Phys Med Biol. 2018 May 4;63(9):09NT02. doi: 10.1088/1361-6560/aabd20.
In this study, the multi-threading performance of the Geant4, MCNP6, and PHITS codes was evaluated as a function of the number of threads (N) and the complexity of the tetrahedral-mesh phantom. For this, three tetrahedral-mesh phantoms of varying complexity (simple, moderately complex, and highly complex) were prepared and implemented in the three different Monte Carlo codes, in photon and neutron transport simulations. Subsequently, for each case, the initialization time, calculation time, and memory usage were measured as a function of the number of threads used in the simulation. It was found that for all codes, the initialization time significantly increased with the complexity of the phantom, but not with the number of threads. Geant4 exhibited much longer initialization time than the other codes, especially for the complex phantom (MRCP). The improvement of computation speed due to the use of a multi-threaded code was calculated as the speed-up factor, the ratio of the computation speed on a multi-threaded code to the computation speed on a single-threaded code. Geant4 showed the best multi-threading performance among the codes considered in this study, with the speed-up factor almost linearly increasing with the number of threads, reaching ~30 when N = 40. PHITS and MCNP6 showed a much smaller increase of the speed-up factor with the number of threads. For PHITS, the speed-up factors were low when N = 40. For MCNP6, the increase of the speed-up factors was better, but they were still less than ~10 when N = 40. As for memory usage, Geant4 was found to use more memory than the other codes. In addition, compared to that of the other codes, the memory usage of Geant4 more rapidly increased with the number of threads, reaching as high as ~74 GB when N = 40 for the complex phantom (MRCP). It is notable that compared to that of the other codes, the memory usage of PHITS was much lower, regardless of both the complexity of the phantom and the number of threads, hardly increasing with the number of threads for the MRCP.

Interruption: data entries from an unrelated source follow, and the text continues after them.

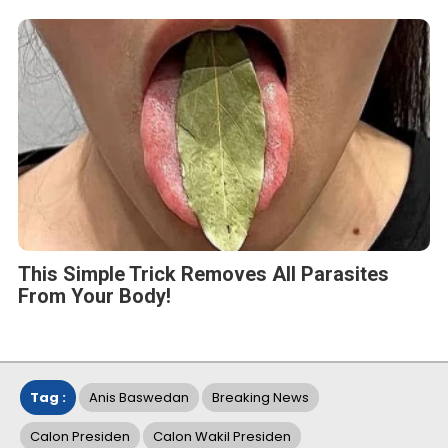
This Simple Trick Removes All Parasites
From Your Body!
Tag :
Anis Baswedan
Breaking News
Calon Presiden
Calon Wakil Presiden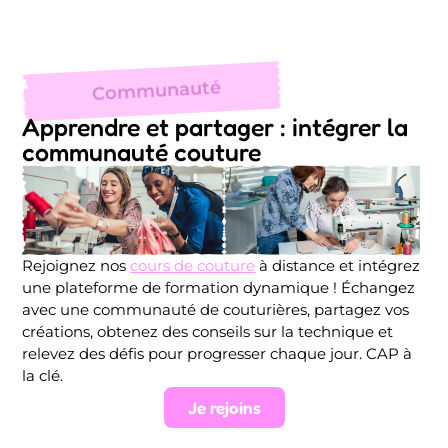
Communauté
Apprendre et partager : intégrer la
communauté couture
Rejoignez nos
cours de couture
à distance et intégrez
une plateforme de formation dynamique ! Échangez
avec une communauté de couturières, partagez vos
créations, obtenez des conseils sur la technique et
relevez des défis pour progresser chaque jour. CAP à
la clé.
Je rejoins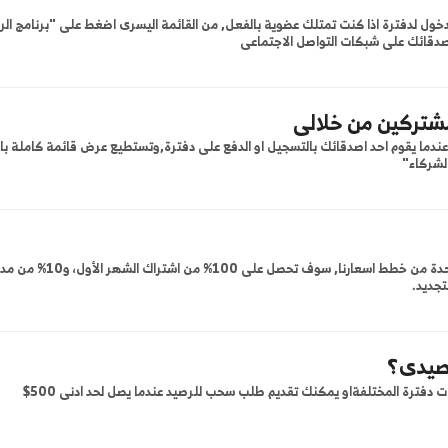
الكترونى عندما يتم التسجيل او
استخدم رصيدك فى دف
ع من خلال شركائك
الرصيد عندما يصل
الأكثر شيوعاً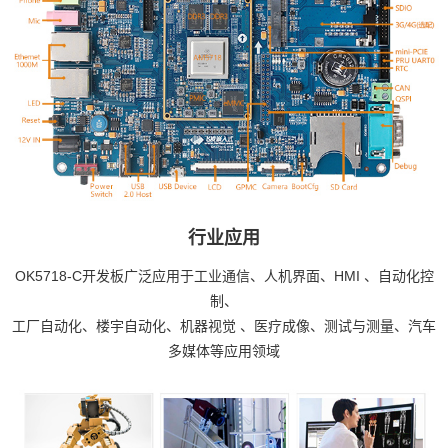
行业应用
OK5718-C开发板广泛应用于工业通信、人机界面、
HMI
、自动化控
制、
工厂自动化、楼宇自动化、
机器视觉
、
医疗
成像、测试与测量、汽车
多媒体等应用领域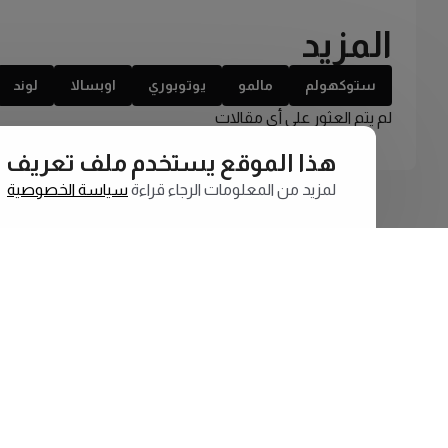
المزيد
ستوكهولم
مالمو
يوتوبوري
اوبسالا
لوند
لم يتم العثور على أي مقالات
هذا الموقع يستخدم ملف تعريف الارتبا
لمزيد من المعلومات الرجاء قراءة
سياسة الخصوصية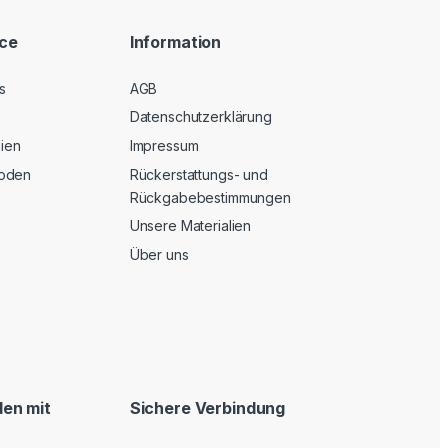
ice
Information
s
AGB
Datenschutzerklärung
nien
Impressum
oden
Rückerstattungs- und
Rückgabebestimmungen
Unsere Materialien
Über uns
en mit
Sichere Verbindung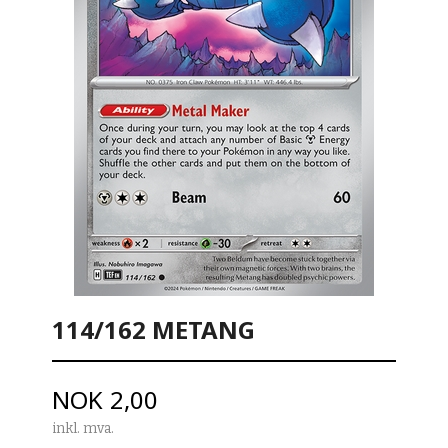
114/162 METANG
Pris
NOK
2,00
inkl. mva.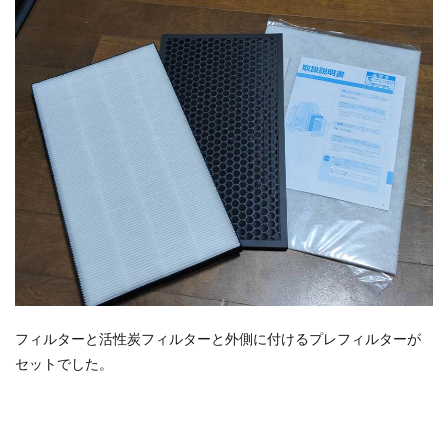
フィルターと活性炭フィルターと外側に付ける
プレフィルター
が
セットでした。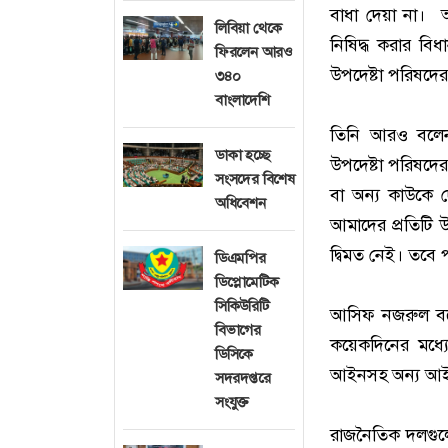
বাধা দেয়া না। 
লিবিয়া থেকে
নিষিদ্ধ করার বি
ফিরলেন আরও
উপদেষ্টা পরিষদে
৩৪০
বাংলাদেশি
তিনি আরও বলেন
ডাকা হচ্ছে
উপদেষ্টা পরিষদের
সংসদের বিশেষ
বা অন্য কাউকে দ
অধিবেশন
আমাদের প্রতিটি উ
দ্বিমত নেই। তবে 
ডিএমপির
ডিপ্লোমেটিক
সিকিউরিটি
আসিফ নজরুল বল
বিভাগের
কয়েকদিনের মধ্য
ডিসিকে
আইনসহ অন্য আই
সদরদপ্তরে
সংযুক্ত
রাজনৈতিক দলগুল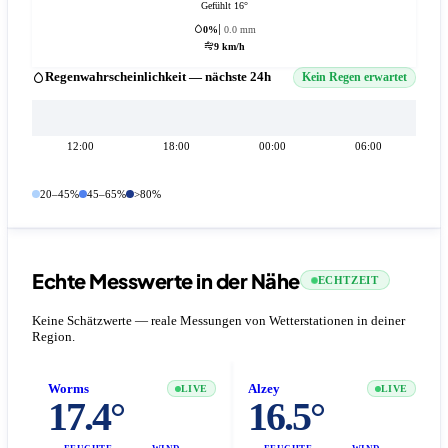
Gefühlt 16°
0%
0.0 mm
9 km/h
Regenwahrscheinlichkeit — nächste 24h
Kein Regen erwartet
12:00
18:00
00:00
06:00
20–45%
45–65%
>80%
Echte Messwerte in der Nähe
ECHTZEIT
Keine Schätzwerte — reale Messungen von Wetterstationen in deiner
Region.
Worms
Alzey
LIVE
LIVE
17.4°
16.5°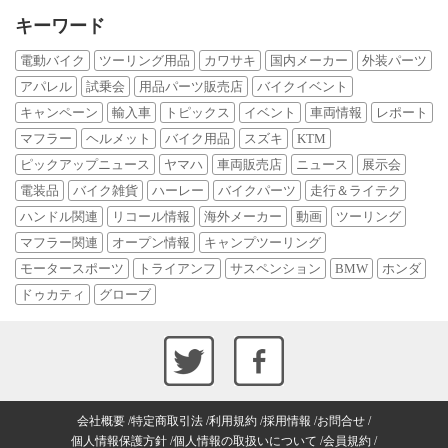
キーワード
電動バイク
ツーリング用品
カワサキ
国内メーカー
外装パーツ
アパレル
試乗会
用品パーツ販売店
バイクイベント
キャンペーン
輸入車
トピックス
イベント
車両情報
レポート
マフラー
ヘルメット
バイク用品
スズキ
KTM
ピックアップニュース
ヤマハ
車両販売店
ニュース
展示会
電装品
バイク雑貨
ハーレー
バイクパーツ
走行＆ライテク
ハンドル関連
リコール情報
海外メーカー
動画
ツーリング
マフラー関連
オープン情報
キャンプツーリング
モータースポーツ
トライアンフ
サスペンション
BMW
ホンダ
ドゥカティ
グローブ
会社概要
特定商取引法
利用規約
採用情報
お問合せ
個人情報保護方針
個人情報の取扱いについて
会員規約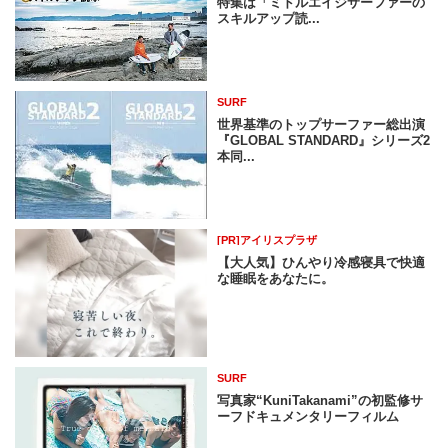
特集は「ミドルエイジサーファーの
スキルアップ読...
SURF
世界基準のトップサーファー総出演
『GLOBAL STANDARD』シリーズ2
本同...
[PR]アイリスプラザ
【大人気】ひんやり冷感寝具で快適
な睡眠をあなたに。
SURF
写真家“KuniTakanami”の初監修サ
ーフドキュメンタリーフィルム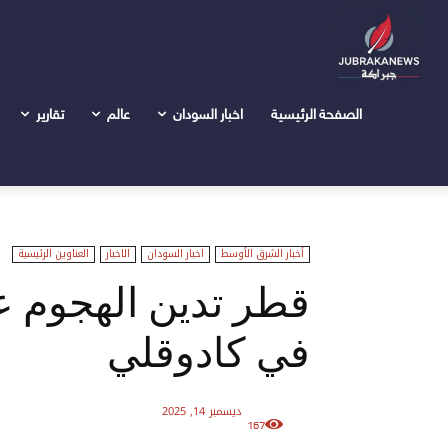
الرئيسية
عالم
أخبار الشرق الأوسط
قطر تدين الهجوم على
الصفحة الرئيسية
اخبار السودان
عالم
تقارير
أخبار الشرق الأوسط
اخبار السودان
الاخبار
العناوين الرئيسية
قطر تدين الهجوم ع
في كادوقلي
ديسمبر 14, 2025
167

在这项研究中,评估了 Geant4、MCNP6 和 PHITS 代码的多线程性能,作为线程数量(N)和四面体网格体素复杂性的函数。为此,准备了三个具有不同复杂性(简单、中等复杂和高度复杂)的四面体网格体素,并将它们在三种不同的蒙特卡罗代码中实现,用于光子和中子传输模拟。随后,针对每种情况,根据模拟中使用的线程数量,测量了初始化时间、计算时间和内存使用情况。结果发现,对于所有代码,初始化时间随着体素的复杂性显著增加,但不随线程数量增加。与其他代码相比,Geant4 的初始化时间要长得多,尤其是对于复杂的体素(MRCP)。由于使用多线程代码而提高的计算速度计算为加速因子,即多线程代码上的计算速度与单线程代码上的计算速度之比。在本研究中考虑的代码中,Geant4 表现出最好的多线程性能,加速因子几乎随线程数量线性增加,当 N=40 时达到30。PHITS 和 MCNP6 随着线程数量的增加,加速因子的增加要小得多。对于 PHITS,当 N=40 时,加速因子较低。对于 MCNP6,加速因子的增加要好一些,但当 N=40 时,它们仍然小于10。至于内存使用情况,发现 Geant4 比其他代码使用更多的内存。此外,与其他代码相比,Geant4 的内存使用量随线程数量的增加更快增加,当 N=40 时,对于复杂的体素(MRCP),达到高达~74GB。值得注意的是,与其他代码相比,PHITS 的内存使用量要低得多,无论体素的复杂性和线程数量如何,对于 MRCP,几乎不随线程数量增加。